Seriously, it’s like extracting the crazy out of Rasputin and injecting it into a field mouse. You will be reeling.

Most Mars Volta fans will already be painfully aware of a lot of this produce on display, but will be pleased to see some Cedric Bixler-Zavala-fronted tracks like Rapid Fire Tollbooth and Half Kleptos make it on. They tend to be the less-adventurous efforts in Omar’s solo works, but they still manage to somehow sit in there no problem. That’s not to say they are any less manic in feel or composition, really… naaaah, they are.

Do I tell you not to get this album? No – not exactly; it’s almost better to treat it like a fancy playlist, with some nice photos and a few good stories in the liner notes (Sonny Kay writes a pretty refreshing – if short – career synopsis in the booklet). But, I’m still baffled. How do you even take a sprinkling of tracks which originate in organically intertwined creation with so many other tracks, within albums which house concepts and explorations specific to those particular sonic voyages, and expect it to all sort itself out?

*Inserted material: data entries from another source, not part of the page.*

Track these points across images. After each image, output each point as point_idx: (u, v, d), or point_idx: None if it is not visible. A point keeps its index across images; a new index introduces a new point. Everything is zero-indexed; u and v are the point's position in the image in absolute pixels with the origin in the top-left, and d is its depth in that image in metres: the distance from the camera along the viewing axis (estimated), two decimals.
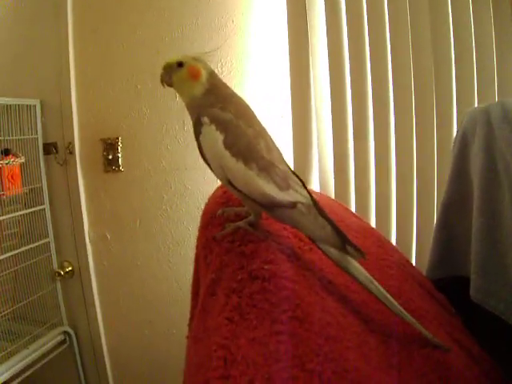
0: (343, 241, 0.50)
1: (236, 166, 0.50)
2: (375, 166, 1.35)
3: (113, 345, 1.67)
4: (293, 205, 0.50)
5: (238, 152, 0.50)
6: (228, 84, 0.58)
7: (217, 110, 0.52)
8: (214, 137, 0.51)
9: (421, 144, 1.32)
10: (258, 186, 0.50)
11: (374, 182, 1.36)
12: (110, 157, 1.49)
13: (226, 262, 0.49)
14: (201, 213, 0.64)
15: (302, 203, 0.51)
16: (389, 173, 1.34)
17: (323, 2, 1.33)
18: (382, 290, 0.52)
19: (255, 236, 0.52)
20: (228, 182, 0.52)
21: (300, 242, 0.62)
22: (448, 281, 1.04)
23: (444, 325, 0.68)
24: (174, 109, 1.50)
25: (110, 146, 1.49)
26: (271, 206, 0.50)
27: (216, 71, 1.47)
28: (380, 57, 1.31)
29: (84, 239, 1.58)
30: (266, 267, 0.47)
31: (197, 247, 0.71)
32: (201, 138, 0.52)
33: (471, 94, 1.27)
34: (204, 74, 0.55)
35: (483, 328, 0.83)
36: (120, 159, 1.51)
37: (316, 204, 0.52)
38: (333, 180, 1.39)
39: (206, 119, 0.51)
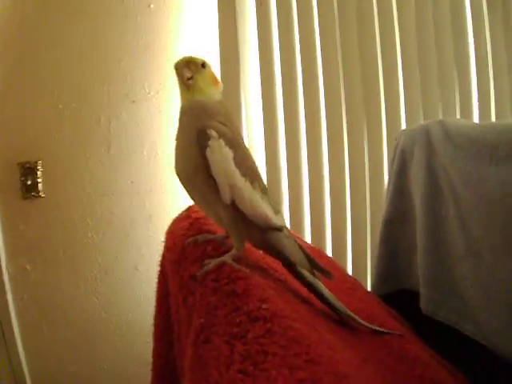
0: (312, 263, 0.54)
1: (245, 186, 0.48)
2: (309, 182, 1.36)
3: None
4: (281, 228, 0.52)
5: (245, 172, 0.48)
6: (156, 103, 0.56)
7: (220, 125, 0.49)
8: (225, 153, 0.47)
9: (353, 161, 1.34)
10: (262, 208, 0.49)
11: (308, 198, 1.37)
12: (29, 182, 1.36)
13: (215, 303, 0.45)
14: (129, 240, 0.60)
15: (286, 227, 0.53)
16: (322, 190, 1.36)
17: (255, 32, 1.33)
18: (346, 309, 0.56)
19: (242, 272, 0.48)
20: (228, 207, 0.48)
21: (276, 272, 0.59)
22: (393, 295, 1.05)
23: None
24: (99, 130, 1.41)
25: (29, 170, 1.36)
26: (266, 230, 0.50)
27: (142, 92, 1.43)
28: (311, 74, 1.32)
29: (1, 273, 1.43)
30: (264, 306, 0.43)
31: (158, 287, 0.65)
32: (208, 153, 0.47)
33: (398, 115, 1.32)
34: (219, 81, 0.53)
35: (432, 338, 0.84)
36: (40, 185, 1.38)
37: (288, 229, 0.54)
38: None
39: (213, 133, 0.47)
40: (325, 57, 1.33)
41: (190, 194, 0.51)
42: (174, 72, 0.52)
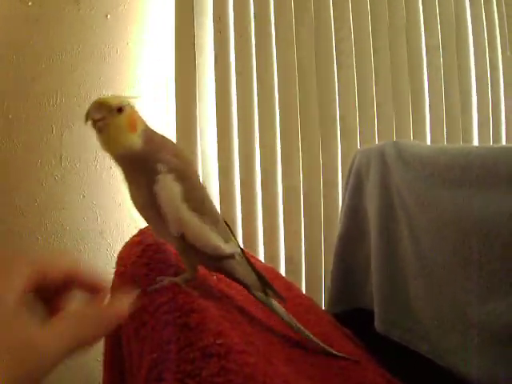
0: (264, 284, 0.56)
1: (193, 221, 0.48)
2: (262, 198, 1.35)
3: None
4: (232, 256, 0.53)
5: (194, 206, 0.49)
6: None
7: (172, 158, 0.49)
8: (173, 188, 0.47)
9: (308, 178, 1.34)
10: (211, 239, 0.50)
11: (261, 214, 1.35)
12: None
13: (167, 337, 0.42)
14: (80, 256, 0.57)
15: (238, 253, 0.54)
16: (275, 207, 1.35)
17: (212, 30, 1.31)
18: (301, 327, 0.58)
19: (195, 304, 0.46)
20: (178, 236, 0.49)
21: (230, 298, 0.57)
22: (348, 313, 1.05)
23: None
24: (50, 142, 1.35)
25: None
26: (218, 258, 0.52)
27: None
28: (267, 96, 1.32)
29: None
30: (218, 342, 0.41)
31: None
32: (156, 188, 0.47)
33: (355, 135, 1.33)
34: (140, 124, 0.50)
35: (388, 358, 0.84)
36: None
37: (243, 252, 0.56)
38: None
39: (162, 167, 0.47)
40: (281, 79, 1.33)
41: (147, 223, 0.52)
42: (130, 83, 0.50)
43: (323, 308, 1.11)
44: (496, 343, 0.70)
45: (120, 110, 0.47)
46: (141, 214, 0.51)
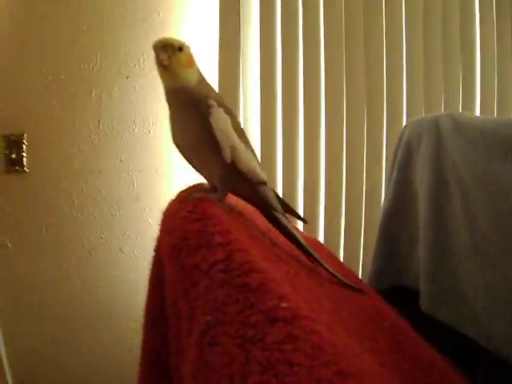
0: (286, 209, 0.62)
1: (242, 147, 0.54)
2: (304, 172, 1.30)
3: (14, 363, 1.44)
4: (266, 182, 0.58)
5: (240, 135, 0.55)
6: (151, 80, 0.57)
7: (217, 96, 0.55)
8: (225, 119, 0.53)
9: (351, 153, 1.29)
10: (254, 165, 0.56)
11: (303, 188, 1.31)
12: (14, 156, 1.27)
13: (224, 298, 0.38)
14: (115, 220, 0.57)
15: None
16: (317, 182, 1.30)
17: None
18: (309, 248, 0.62)
19: (255, 263, 0.41)
20: (227, 165, 0.53)
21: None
22: (390, 290, 1.00)
23: None
24: (89, 105, 1.32)
25: (14, 143, 1.27)
26: (256, 184, 0.57)
27: (137, 67, 1.35)
28: (313, 58, 1.26)
29: None
30: (283, 305, 0.36)
31: (152, 274, 0.58)
32: (211, 119, 0.52)
33: (400, 109, 1.27)
34: (195, 63, 0.55)
35: (431, 338, 0.79)
36: (25, 159, 1.29)
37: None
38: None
39: (213, 102, 0.52)
40: (328, 50, 1.27)
41: (188, 160, 0.57)
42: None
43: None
44: None
45: (181, 48, 0.53)
46: (187, 152, 0.56)
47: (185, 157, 0.57)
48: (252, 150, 0.57)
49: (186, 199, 0.53)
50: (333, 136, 1.27)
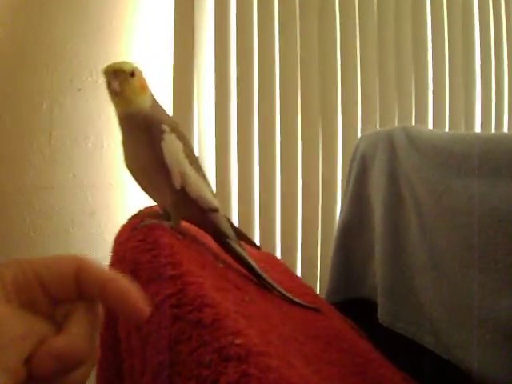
0: (238, 235, 0.62)
1: (193, 174, 0.54)
2: (259, 186, 1.29)
3: None
4: (217, 209, 0.58)
5: (192, 161, 0.54)
6: (105, 93, 0.54)
7: (171, 121, 0.54)
8: (177, 145, 0.52)
9: (306, 166, 1.29)
10: (204, 192, 0.56)
11: (258, 203, 1.29)
12: None
13: (177, 336, 0.36)
14: (69, 238, 0.55)
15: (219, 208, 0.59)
16: (273, 196, 1.29)
17: (213, 7, 1.23)
18: (262, 273, 0.62)
19: (208, 297, 0.39)
20: (177, 191, 0.53)
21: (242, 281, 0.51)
22: (347, 303, 1.00)
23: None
24: (40, 118, 1.27)
25: None
26: (207, 210, 0.57)
27: (90, 79, 1.30)
28: (268, 77, 1.25)
29: None
30: (237, 342, 0.35)
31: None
32: (163, 145, 0.51)
33: (355, 121, 1.27)
34: (148, 87, 0.54)
35: (389, 350, 0.79)
36: None
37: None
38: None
39: (166, 127, 0.52)
40: (283, 60, 1.27)
41: (141, 185, 0.57)
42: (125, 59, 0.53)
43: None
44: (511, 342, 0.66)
45: (132, 74, 0.51)
46: (139, 176, 0.56)
47: (137, 180, 0.57)
48: (204, 177, 0.58)
49: (138, 226, 0.50)
50: (288, 151, 1.27)
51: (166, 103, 1.29)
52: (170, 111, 1.28)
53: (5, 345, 0.23)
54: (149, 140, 0.51)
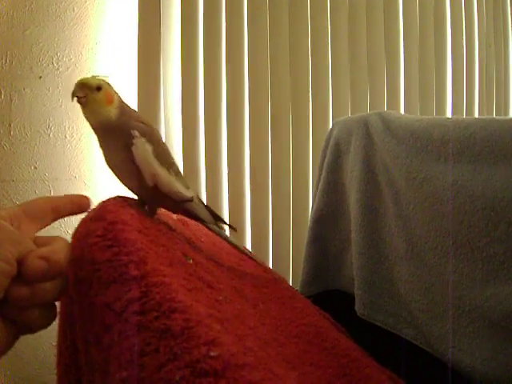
0: (216, 218, 0.68)
1: (163, 173, 0.58)
2: (228, 178, 1.23)
3: None
4: (192, 199, 0.63)
5: (163, 161, 0.58)
6: (66, 81, 0.57)
7: (141, 125, 0.57)
8: (146, 148, 0.56)
9: (277, 155, 1.24)
10: (176, 188, 0.60)
11: (227, 195, 1.24)
12: None
13: (141, 347, 0.30)
14: None
15: (195, 197, 0.64)
16: (242, 187, 1.23)
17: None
18: (247, 251, 0.70)
19: (176, 300, 0.34)
20: (151, 187, 0.57)
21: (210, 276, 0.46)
22: (322, 296, 0.96)
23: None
24: None
25: None
26: (182, 201, 0.61)
27: (51, 66, 1.22)
28: (236, 56, 1.19)
29: None
30: (212, 354, 0.29)
31: (61, 308, 0.48)
32: (133, 149, 0.55)
33: (326, 108, 1.23)
34: (116, 99, 0.56)
35: (367, 342, 0.75)
36: None
37: (198, 197, 0.67)
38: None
39: (136, 132, 0.55)
40: (251, 50, 1.21)
41: (120, 180, 0.59)
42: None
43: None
44: (495, 332, 0.63)
45: (99, 88, 0.54)
46: (117, 173, 0.58)
47: (117, 177, 0.59)
48: (176, 172, 0.62)
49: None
50: (258, 138, 1.21)
51: (132, 94, 1.22)
52: (135, 102, 1.21)
53: (3, 241, 0.32)
54: (120, 145, 0.55)
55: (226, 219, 1.24)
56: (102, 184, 1.23)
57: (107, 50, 1.24)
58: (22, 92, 1.20)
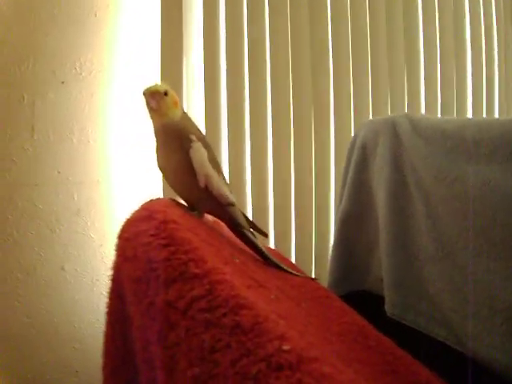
0: (253, 228, 0.72)
1: (214, 175, 0.62)
2: (251, 182, 1.24)
3: None
4: (234, 203, 0.67)
5: (214, 165, 0.63)
6: (89, 86, 0.58)
7: (198, 132, 0.64)
8: (202, 152, 0.61)
9: (299, 159, 1.24)
10: (224, 190, 0.64)
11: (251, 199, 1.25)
12: None
13: (212, 344, 0.31)
14: (54, 236, 0.49)
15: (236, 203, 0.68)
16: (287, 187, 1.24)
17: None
18: (274, 259, 0.71)
19: (241, 296, 0.34)
20: (202, 188, 0.62)
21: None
22: (349, 296, 0.96)
23: None
24: (21, 112, 1.19)
25: None
26: (226, 205, 0.65)
27: (74, 72, 1.23)
28: (259, 56, 1.20)
29: None
30: (285, 348, 0.30)
31: (110, 308, 0.48)
32: (191, 152, 0.60)
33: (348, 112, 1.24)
34: (179, 103, 0.63)
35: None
36: None
37: None
38: None
39: (194, 137, 0.61)
40: (273, 53, 1.22)
41: (170, 183, 0.64)
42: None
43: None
44: None
45: (166, 93, 0.61)
46: (169, 174, 0.63)
47: (167, 179, 0.65)
48: (223, 178, 0.67)
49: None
50: (279, 141, 1.22)
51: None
52: None
53: None
54: (179, 147, 0.60)
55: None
56: (124, 188, 1.24)
57: (129, 55, 1.25)
58: (45, 96, 1.21)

Like the equally enthralling and excruciating four minutes that is Asco Que Conmueve los Puntos Erógenos going straight into the just-as-headfucking The Power Of Myth, instead of the awesomely placed chill-the-eff-out Oremos on its parent album ( Xenophanes)? Huh? Is my head supposed to explode?

Gah! I’m such a nerd.

Best Track: Man, I don’t know. It all sort of slips and swirls around and track numbers go out the window. Much like all of his actual albums, really.

If You Like These, You’ll Like This: Imagine if FRANK ZAPPA and JIMI HENDRIX and DJ SHADOW were all in a motorcycle chase. If you like that image, then yeah, give it a crack.